Com duas medalhas, Brasil faz boa campanha no Mundial de taekwondo

Cinco anos atrás, relatei que o taekwondo brasileiro havia tido um desempenho medíocre no Mundial daquele ano. A delegação não ganhou nenhuma medalha e só um lutador, Maicon Siqueira, bronze na Rio-2016, havia chegado às quartas de final. Recebi, na época, muitas críticas da comunidade do esporte.

A análise do Mundial de 2022 é muito diferente. A campanha foi pior do que se esperava, pior do que a de 2019, quando o Brasil ganhou cinco medalhas, mas ainda assim foi muito boa.

Milena Titoneli ganhou uma medalha de bronze em categoria olímpica, e Edival Pontes, o Netinho, uma prata em categoria não olímpica. Outros quatro atletas chegaram às quartas de final, ficando a uma luta da medalha: Henrique Marques, Maicon Andrade, Gabriele Siqueira e Paulo Melo.

O Mundial tem o dobro de categorias da Olimpíada e, por isso, o caminho para uma medalha é mais curto. Mas a campanha mostrou que o Brasil tem uma seleção cada vez mais robusta. E quanto mais atletas estiverem cotados ao pódio, maior também é a chance de alguém conseguir uma medalha.

Vão a Paris os cinco primeiros do ranking mundial de cada categoria, mais campeão e vice do continente. O Brasil tem grandes chances no masculino com Paulo Melo (sétimo do ranking até 58 kg antes do Mundial), Edival Pontes (era quinto da categoria até 68 kg antes do vice-mundial), Ícaro Miguel (liderava a +80 kg antes de cair na estreia do Mundial) e Maicon Siqueira (era quarto do pesado até o Mundial).

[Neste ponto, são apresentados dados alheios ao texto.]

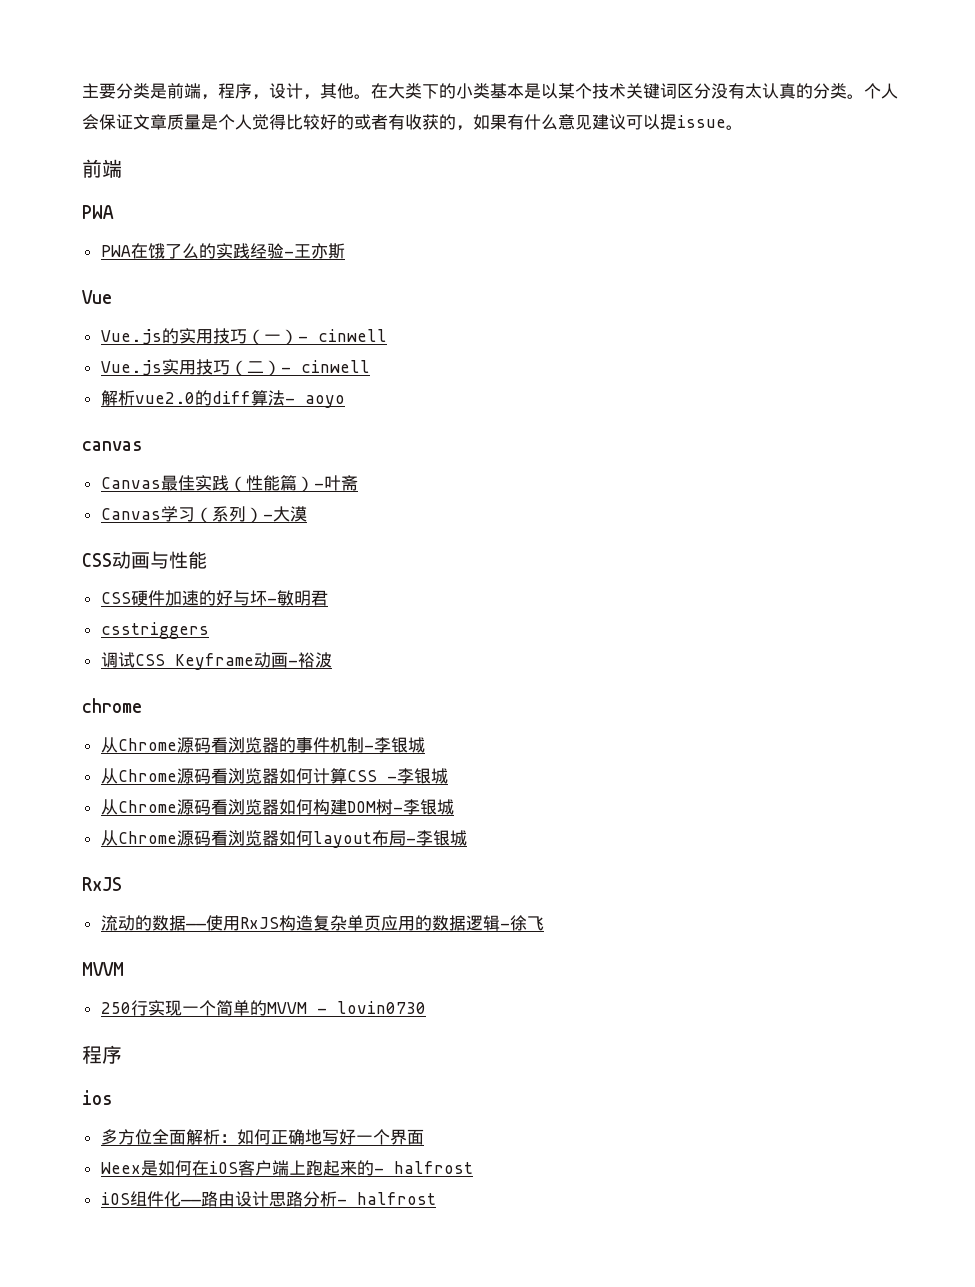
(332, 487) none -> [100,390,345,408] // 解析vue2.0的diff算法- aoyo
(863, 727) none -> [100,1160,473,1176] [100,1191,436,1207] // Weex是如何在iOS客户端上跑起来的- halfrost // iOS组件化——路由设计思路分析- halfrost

No feminino, Milena Titoneli aparece em quinto na categoria até 67 kg, enquanto Caroline Santos, a Juma, era sétima. Pela campanha do Mundial, Milena deve abrir vantagem. Gabriele Siqueira, que era 15ª, deve subir no ranking do peso pesado (+67 kg), enquanto Sandy Macedo, que não bateu o peso para lutar o Mundial, vai cair no ranking até 57 kg, em que era décima colocada. Talisca Reis, 23ª na categoria até 49 kg, corre por fora. Ela ficou nas oitavas.